I am no Dietrich Bonhoeffer, but this is my prayer for you this morning. I pray that you are challenged by the gospel in a new way, that you realize you face a real life crisis of decision every day. Do I travel with Jesus today or do I follow him? When we accept the call of Jesus to follow him we must come to terms with the reality that we are no longer in control of today or tomorrow. It is Jesus Christ who bids us to pick up our cross and die unto ourselves. The Christian life by way of following Jesus is not easy, but it is highly rewarding. Borrowing words from Elie Wiesel as he described a Museum in Tel Aviv, the Christian life of following Jesus is not about gimmicks, gadgets, tricks, special effects, and entertainment. (And The Sea Is Never Full) It is about living and suffering, dying and being raised with Jesus Christ to new life.
And Jesus said, Pick up your cross. Don’t travel with me. Follow me. I have a photograph in my study that I believe captures the spirit of our lesson this morning. Snapped at a nearby beach, the photograph shows my three year old grandson Keeler taking the hand of my two year old granddaughter Leila as he carefully leads her from the water’s edge. Keeler has a serious but gentle look on his face as he leads Leila with his right hand and points with his left. Leila is looking down, concentrating on the path before her, yielding to the guidance of her cousin.

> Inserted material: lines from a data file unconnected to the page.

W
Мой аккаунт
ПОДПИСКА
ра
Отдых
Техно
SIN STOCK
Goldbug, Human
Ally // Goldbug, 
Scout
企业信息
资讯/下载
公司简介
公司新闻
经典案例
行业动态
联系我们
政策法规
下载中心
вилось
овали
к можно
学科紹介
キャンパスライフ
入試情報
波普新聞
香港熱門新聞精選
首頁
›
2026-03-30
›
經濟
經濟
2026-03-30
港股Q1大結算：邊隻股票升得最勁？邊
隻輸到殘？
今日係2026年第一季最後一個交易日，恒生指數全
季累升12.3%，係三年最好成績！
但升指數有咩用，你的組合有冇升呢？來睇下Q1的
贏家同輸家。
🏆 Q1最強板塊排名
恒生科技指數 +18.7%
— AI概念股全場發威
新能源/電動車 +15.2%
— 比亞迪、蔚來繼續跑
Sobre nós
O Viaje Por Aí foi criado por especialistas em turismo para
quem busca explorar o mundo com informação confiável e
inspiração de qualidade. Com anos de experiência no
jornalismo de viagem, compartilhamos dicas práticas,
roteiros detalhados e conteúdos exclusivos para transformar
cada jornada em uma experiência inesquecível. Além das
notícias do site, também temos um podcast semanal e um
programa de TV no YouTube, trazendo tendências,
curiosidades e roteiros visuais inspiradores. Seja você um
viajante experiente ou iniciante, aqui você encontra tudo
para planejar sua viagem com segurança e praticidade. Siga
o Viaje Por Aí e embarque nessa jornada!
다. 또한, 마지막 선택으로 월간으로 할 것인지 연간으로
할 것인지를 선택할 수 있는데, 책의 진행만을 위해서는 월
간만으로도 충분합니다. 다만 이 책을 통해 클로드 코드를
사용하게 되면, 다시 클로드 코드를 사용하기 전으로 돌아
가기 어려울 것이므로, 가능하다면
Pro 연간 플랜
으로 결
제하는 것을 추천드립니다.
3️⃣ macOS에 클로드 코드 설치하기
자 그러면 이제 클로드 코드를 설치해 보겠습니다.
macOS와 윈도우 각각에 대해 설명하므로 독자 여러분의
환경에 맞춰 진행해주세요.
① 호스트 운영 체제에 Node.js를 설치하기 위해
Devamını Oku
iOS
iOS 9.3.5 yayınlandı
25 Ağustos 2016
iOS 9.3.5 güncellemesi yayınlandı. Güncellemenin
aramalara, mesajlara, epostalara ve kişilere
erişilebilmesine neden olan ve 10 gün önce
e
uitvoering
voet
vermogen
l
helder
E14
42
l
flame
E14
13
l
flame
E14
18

I suppose there are different ways of looking at the photograph and interpreting the body language and the gestures, but what I see is the grace of trust. Leila trusts Keeler. She is not resisting his grasp or trying to walk in a different direction. Instead, Leila is simply following Keeler as he leads her to a waiting mother and father.
And Jesus said, Trust me. Follow me. As current events and everyday problems swirl around us, we are called to accept the authority of Jesus, yield to his leadership and guidance, conform to his way of living, and imitate his life and his suffering, his death and resurrection. And Jesus said, Pick up your cross and follow me. May the Lord be with you. Amen.